The simple answer; a talented copywriter. I had never heard of a copywriter until I became one. I would listen to radio adverts but I never knew that there was a specific person, with a specific skill set, who crafted commercials. It was the on the job training that got me to really understand the role of the copywriter. Here are some of the most important lessons I have learned over this span of time. Point to note, most of my career was in radio.
- The copywriter is the most important person in a radio station – I used to think it was a radio presenter. But it actually is the copywriter. Radio can only survive if there is revenue, case in point, the slow demise of Easy / Nation FM and Q FM in Kenya. You may have great shows and show hosts, but if you do not have copywriters to craft compelling campaigns that advertisers can buy into – no money comes in- the end.
- Great copywriting is all about making a sale – some adverts make you laugh, some irritate you, but a good advert has to drive in revenue. That is the bottom line. Adverts are a strategy to increase sales.
- Every commercial needs a call to action – it doesn’t have to specifically say “Buy Now!” or “Donate today” a good copywriter should be able to craft a 30 second commercial and attract you to a product or service and make you want it. Case in point. he Tusker and Safaricom commercials below.
- You need to sell a singular message – In this market it’s only Safaricom and Tusker brands that seem to get this right most of the time. A singular message gives the viewer or listener of the commercial, time to build an emotional connection.
Have a look:
It gives me goosebumps every time I watch it.
- You need a Unique Selling Proposition (USP) – every brand needs to define itself uniquely from the competition. In every form of advertisement, it needs to reiterate this message.
This is the singular message we previously mentioned. Safaricom is currently pushing the #Twaweza campaign – it’s says “when we come together we can do anything”. But if you look at how the commercials are packaged, it always includes itself in the process. Notice subtle things like the use of a cell phone (It’s a telecom company). Look at Tusker; it’s about the “US” in “Every Tusker” this is depicted figuratively and physically in the commercial. A good USP isn’t just stating a phrase; it’s about reinforcing your claim in your imagery, sound etc, to make it stick. That’s how you make it uniquely yours as a brand.
The human mind simplifies information – don’t make your viewers think too hard. If you do, they switch off mentally. Tell a compelling story that sells your specific product or service clearly. Secondly, don’t clutter your audience with information. Kenyan commercials in general, have an irritating habit of slapping website addresses, 2-3 phone numbers and several email addresses. No one waits for commercials to write down information. Either give one phone number which is easy to recall after two mentions in the commercial OR a simple email. Nothing more.
A commercial is an intrusion of entertainment -it is unwelcome. When you package your commercial well the audience is more forgiving.
Tick Tock – You only have 3 seconds to draw the attention of the viewer/ listener. If you can’t keep someone glued in that time frame, you have lost them.
Now with those few pointers, let’s look at these two commercials.
This add is compelling to watch, but once it’s over I am left to wonder what this is about.
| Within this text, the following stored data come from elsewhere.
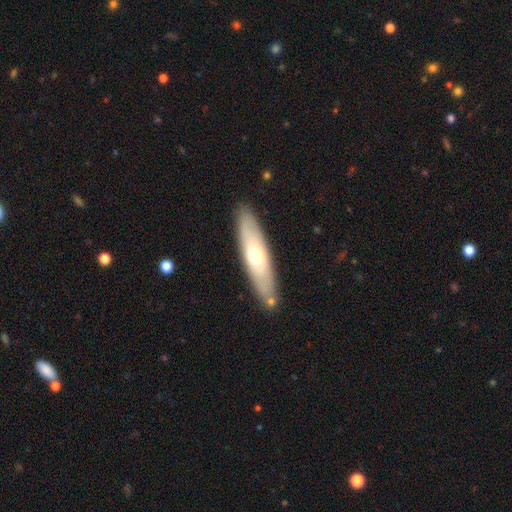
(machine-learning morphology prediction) type=smooth (49%); merging=none (84%).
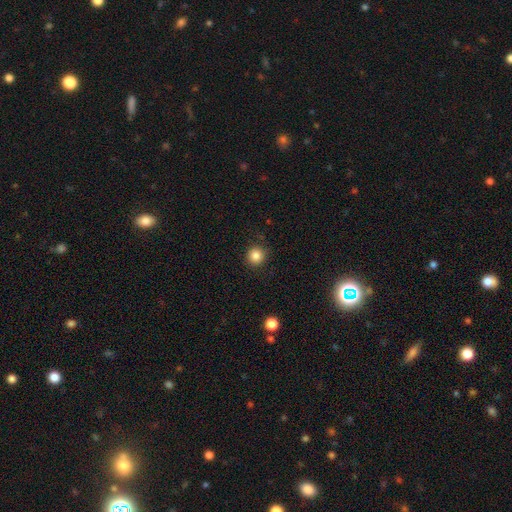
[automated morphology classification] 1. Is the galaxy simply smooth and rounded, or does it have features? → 85% smooth, 11% star or artifact, 4% featured or disk.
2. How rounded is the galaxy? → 93% round, 7% in between, 1% cigar-shaped.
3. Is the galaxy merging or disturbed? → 89% none, 7% minor disturbance, 2% major disturbance, 1% merger.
The challenge is that there is no call to action. Secondly, it is an introduction to a new concept which is not apparently clear. If this is part of a series of commercials, it’s time they unleash the rest of the series because “Unbank yourself” doesn’t mean anything AT ALL CBA!!! You need to define it for us to understand you.
This commercial, I can tell, Tonoka Steel was going somewhere with it, taking a more fantasy sci-fi approach, but the execution needed a little work. Secondly, they used the comparison model. I think, unless you are selling detergent, focus on selling your unique proposition. If they had done this, their 44 second commercial would have introduced us and compelled us to understand why Tonoka Steel, is a better product than what exists in the market. This was poor story development which squandered time and failed to say anything significant.